Question: How would you respond if these movie titles were to come up in casual conversation with friends or colleagues?

Be First to Comment

  1. said:

    I have to disagree, I believe these movies are intended to open people’s minds enough to not hate people, beliefs or actions they do not understand. I actually want to see both of these movies. I think all truth is God’s truth, and many times we as Christians only want to see what God has to say about love, faith, and Christianity in a pretty little box. Let’s face it, life isn’t pretty and all sin is ugly. I can only hope that Hollywood will continue to shed light on some stirring topics that make not only Christians think twice, but people in general. Wouldn’t it be amazing if there was a Christian film out there that actually appealed to the non-christian audience. Unfortunately, I have yet to see a film that claims to be Christian be geared toward that an audience that is not already a firm believer in the gospel.

    July 14, 2010
  2. riblinne said:

    Precisely what was deceptive about Creation?

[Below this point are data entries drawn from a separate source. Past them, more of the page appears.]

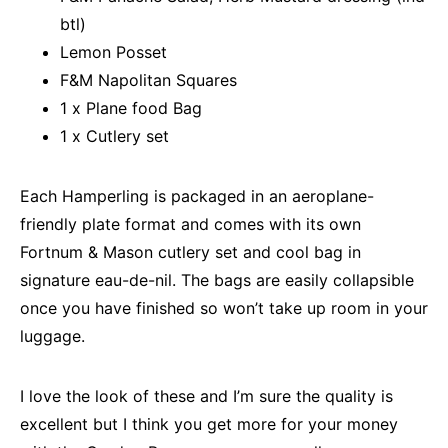
btl)
Lemon Posset
F&M Napolitan Squares
1 x Plane food Bag
1 x Cutlery set
Each Hamperling is packaged in an aeroplane-
friendly plate format and comes with its own
Fortnum & Mason cutlery set and cool bag in
signature eau-de-nil. The bags are easily collapsible
once you have finished so won’t take up room in your
luggage.
I love the look of these and I’m sure the quality is
excellent but I think you get more for your money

From what I know of the life of Charles Darwin this was an historically accurate depiction of him. The only thing that appeared somewhat out of place was the over-dramatizing the conflict between Darwin and Rev. Innes. Innes said the following concerning Darwin in 1878: “I have the pleasure of the intimate friendship of one of the very first Naturalists in Europe. He is a most accurate observer, and never states anything as a fact which he has not most thoroughly investigated. He is a man of the most perfect moral character, and his scrupulous regard for the strictest truth is above that of almost all men I know. I am quite persuaded that if on any morning he met with a fact which would clearly contradict one of his cherished theories he would not let the sun set before he made it known. I never saw a word in his writings which was an attack on Religion. He follows his own course as a Naturalist and leaves Moses to take care of himself.”

    July 15, 2010
  3. riblinne said:

    Here’s some of the questions I would ask: 1. How would Jesus deal with someone who had doubts due to tragedy in our life? 2. How do we encourage parents whose children die? Particularly, the guilt, self-doubt, and marital difficulty that stems from it. 3. How do we effectively deal with the problem of evil like Darwin had with the wasp that laid eggs in caterpillars where the larvae ate the caterpillars alive? 4. How do we deal with the above when the real question is why did my daughter die? 5. How do we treat the “Charles Darwins” of the World not as faceless political opponents to be defeated but as bereaved parents who try to find comfort in science instead of the love of Jesus? 6. How do we make sure that we don’t create strawmen of our opponents by imputing motivations that are not there and thus violate the Ninth Commandment?